Ese legado tiene una dimensión positiva difícil de exagerar. Nelson abrió camino a una interpretación más flexible del baloncesto, menos atada a posiciones rígidas y más dependiente de la creatividad del entrenador y de la lectura de los emparejamientos. Su apuesta por quintetos poco convencionales anticipó tendencias que décadas después se han extendido a toda la liga, desde el uso de aleros que manejan el balón hasta las alineaciones pequeñas que castigan las defensas estáticas. En ese sentido, su carrera no solo dejó victorias y títulos, sino una arquitectura conceptual que otros técnicos, directivos y jugadores han ido reciclando y perfeccionando.

La influencia de Nelson también puede medirse en términos de formación cultural. Para varias generaciones de jugadores, especialmente en Golden State y Dallas, su trabajo reforzó la idea de que el sistema no tiene por qué sofocar el talento, sino amplificarlo. Esa lógica fue clave para desarrollar perfiles como el de Stephen Curry en sus primeros años o para potenciar el encaje entre Dirk Nowitzki y Steve Nash en Dallas. El valor de ese enfoque excede el caso individual: cuando una franquicia descubre que el diseño táctico puede acelerar el crecimiento de un grupo joven o multiplicar el rendimiento de una estrella, el efecto se extiende a toda la organización y a sus decisiones futuras de plantilla.
Sin embargo, la misma filosofía que le dio prestigio también conlleva riesgos que la NBA actual conoce bien. El juego rápido y abierto puede producir equipos espectaculares, pero también frágiles si no se acompaña de disciplina defensiva, control del rebote y una lectura precisa de los altibajos físicos. Nelson vivió esa tensión en varios momentos de su carrera: sus equipos podían desbordar a rivales superiores en talento, como ocurrió ante Dallas en 2007, pero también quedaban expuestos cuando el acierto exterior bajaba o cuando el ritmo no generaba ventajas suficientes. La lección es clara: las ideas innovadoras necesitan estructuras sólidas para no convertirse en mero desorden.

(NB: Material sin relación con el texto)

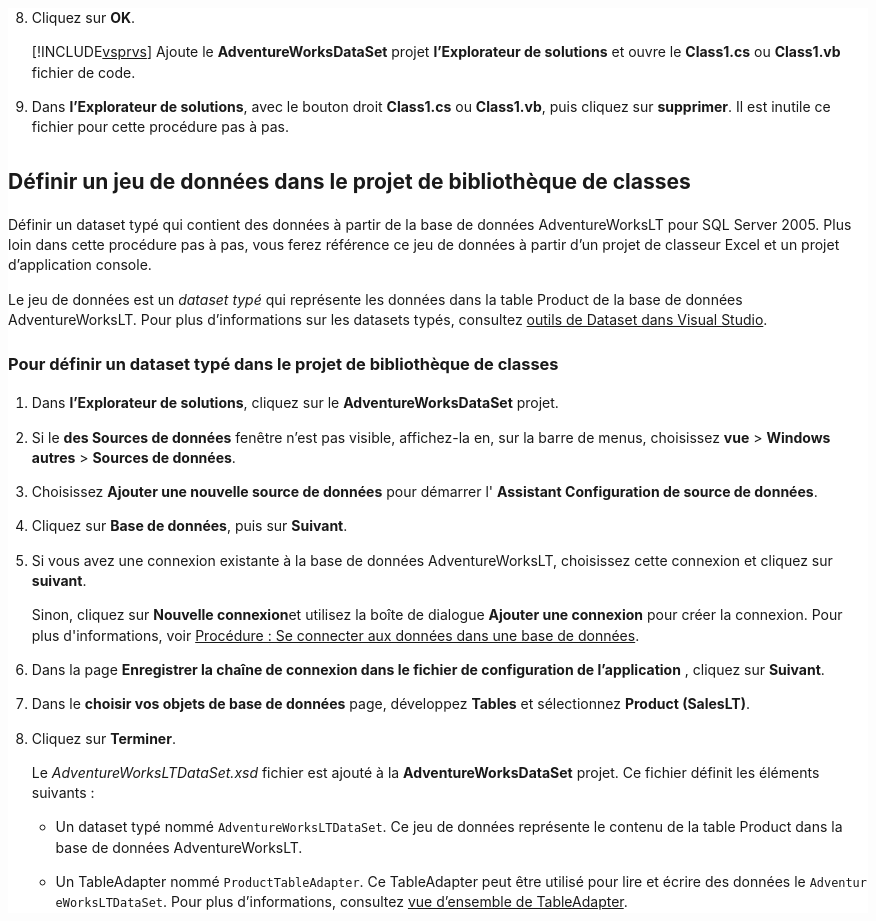 8.  Cliquez sur **OK**.

     [!INCLUDE[vsprvs](../sharepoint/includes/vsprvs-md.md)] Ajoute le **AdventureWorksDataSet** projet **l’Explorateur de solutions** et ouvre le **Class1.cs** ou **Class1.vb** fichier de code.

9. Dans **l’Explorateur de solutions**, avec le bouton droit **Class1.cs** ou **Class1.vb**, puis cliquez sur **supprimer**. Il est inutile ce fichier pour cette procédure pas à pas.

## <a name="define-a-dataset-in-the-class-library-project"></a>Définir un jeu de données dans le projet de bibliothèque de classes
 Définir un dataset typé qui contient des données à partir de la base de données AdventureWorksLT pour SQL Server 2005. Plus loin dans cette procédure pas à pas, vous ferez référence ce jeu de données à partir d’un projet de classeur Excel et un projet d’application console.

 Le jeu de données est un *dataset typé* qui représente les données dans la table Product de la base de données AdventureWorksLT. Pour plus d’informations sur les datasets typés, consultez [outils de Dataset dans Visual Studio](../data-tools/dataset-tools-in-visual-studio.md).

### <a name="to-define-a-typed-dataset-in-the-class-library-project"></a>Pour définir un dataset typé dans le projet de bibliothèque de classes

1. Dans **l’Explorateur de solutions**, cliquez sur le **AdventureWorksDataSet** projet.

2. Si le **des Sources de données** fenêtre n’est pas visible, affichez-la en, sur la barre de menus, choisissez **vue** > **Windows autres**  >   **Sources de données**.

3. Choisissez **Ajouter une nouvelle source de données** pour démarrer l' **Assistant Configuration de source de données**.

4. Cliquez sur **Base de données**, puis sur **Suivant**.

5. Si vous avez une connexion existante à la base de données AdventureWorksLT, choisissez cette connexion et cliquez sur **suivant**.

    Sinon, cliquez sur **Nouvelle connexion**et utilisez la boîte de dialogue **Ajouter une connexion** pour créer la connexion. Pour plus d'informations, voir [Procédure : Se connecter aux données dans une base de données](../vsto/walkthrough-inserting-data-into-a-workbook-on-a-server.md).

6. Dans la page **Enregistrer la chaîne de connexion dans le fichier de configuration de l’application** , cliquez sur **Suivant**.

7. Dans le **choisir vos objets de base de données** page, développez **Tables** et sélectionnez **Product (SalesLT)**.

8. Cliquez sur **Terminer**.

    Le *AdventureWorksLTDataSet.xsd* fichier est ajouté à la **AdventureWorksDataSet** projet. Ce fichier définit les éléments suivants :

   - Un dataset typé nommé `AdventureWorksLTDataSet`. Ce jeu de données représente le contenu de la table Product dans la base de données AdventureWorksLT.

   - Un TableAdapter nommé `ProductTableAdapter`. Ce TableAdapter peut être utilisé pour lire et écrire des données le `AdventureWorksLTDataSet`. Pour plus d’informations, consultez [vue d’ensemble de TableAdapter](../data-tools/fill-datasets-by-using-tableadapters.md#tableadapter-overview).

Otro aspecto relevante es el impacto simbólico sobre el mercado de entrenadores. La muerte de una figura como Nelson suele revalorizar perfiles que, en su época, fueron vistos como excéntricos o excesivamente rupturistas. Eso puede abrir espacio a futuras generaciones más atrevidas, dispuestas a cuestionar dogmas de la liga. Pero existe una contracara: idealizar su estilo sin atender al contexto puede llevar a copiar fórmulas sin disponer del personal adecuado para ejecutarlas. La NBA actual castiga con rapidez los proyectos mal ensamblados, y no todo equipo que sube el ritmo o reduce el tamaño de su quinteto está realmente innovando; a menudo solo está trasladando el problema a otra zona de la pista.
El reconocimiento tardío de Nelson también invita a una lectura institucional. La liga ha tendido históricamente a premiar los resultados inmediatos, pero la trascendencia de entrenadores como él se comprende mejor con distancia, cuando se observa el efecto acumulado sobre la manera de jugar. Eso plantea un riesgo de memoria selectiva: si el debate público se queda únicamente en el récord de victorias o en las anécdotas de su carrera, se diluye la parte más importante de su contribución, que fue alterar los supuestos tácticos de toda la competición. Preservar esa memoria exige algo más que homenajes; requiere analizar cómo se conectan sus ideas con el baloncesto actual.
Su fallecimiento, en consecuencia, no tiene solo valor biográfico. También funciona como un indicador de hacia dónde ha evolucionado la NBA y de qué clase de dirigentes deportivos han dejado un lenguaje duradero. En una liga donde la innovación se ha convertido en ventaja competitiva, la obra de Nelson demuestra que la audacia puede transformar mercados, carreras y culturas de vestuario. Pero también recuerda que toda revolución táctica envejece si no se adapta a nuevas realidades físicas, tecnológicas y estratégicas. Su legado seguirá presente mientras la NBA premie a quienes encuentren nuevas formas de crear ventajas; su ausencia, al mismo tiempo, obliga a medir mejor los límites entre la intuición brillante y la improvisación que se queda sin base.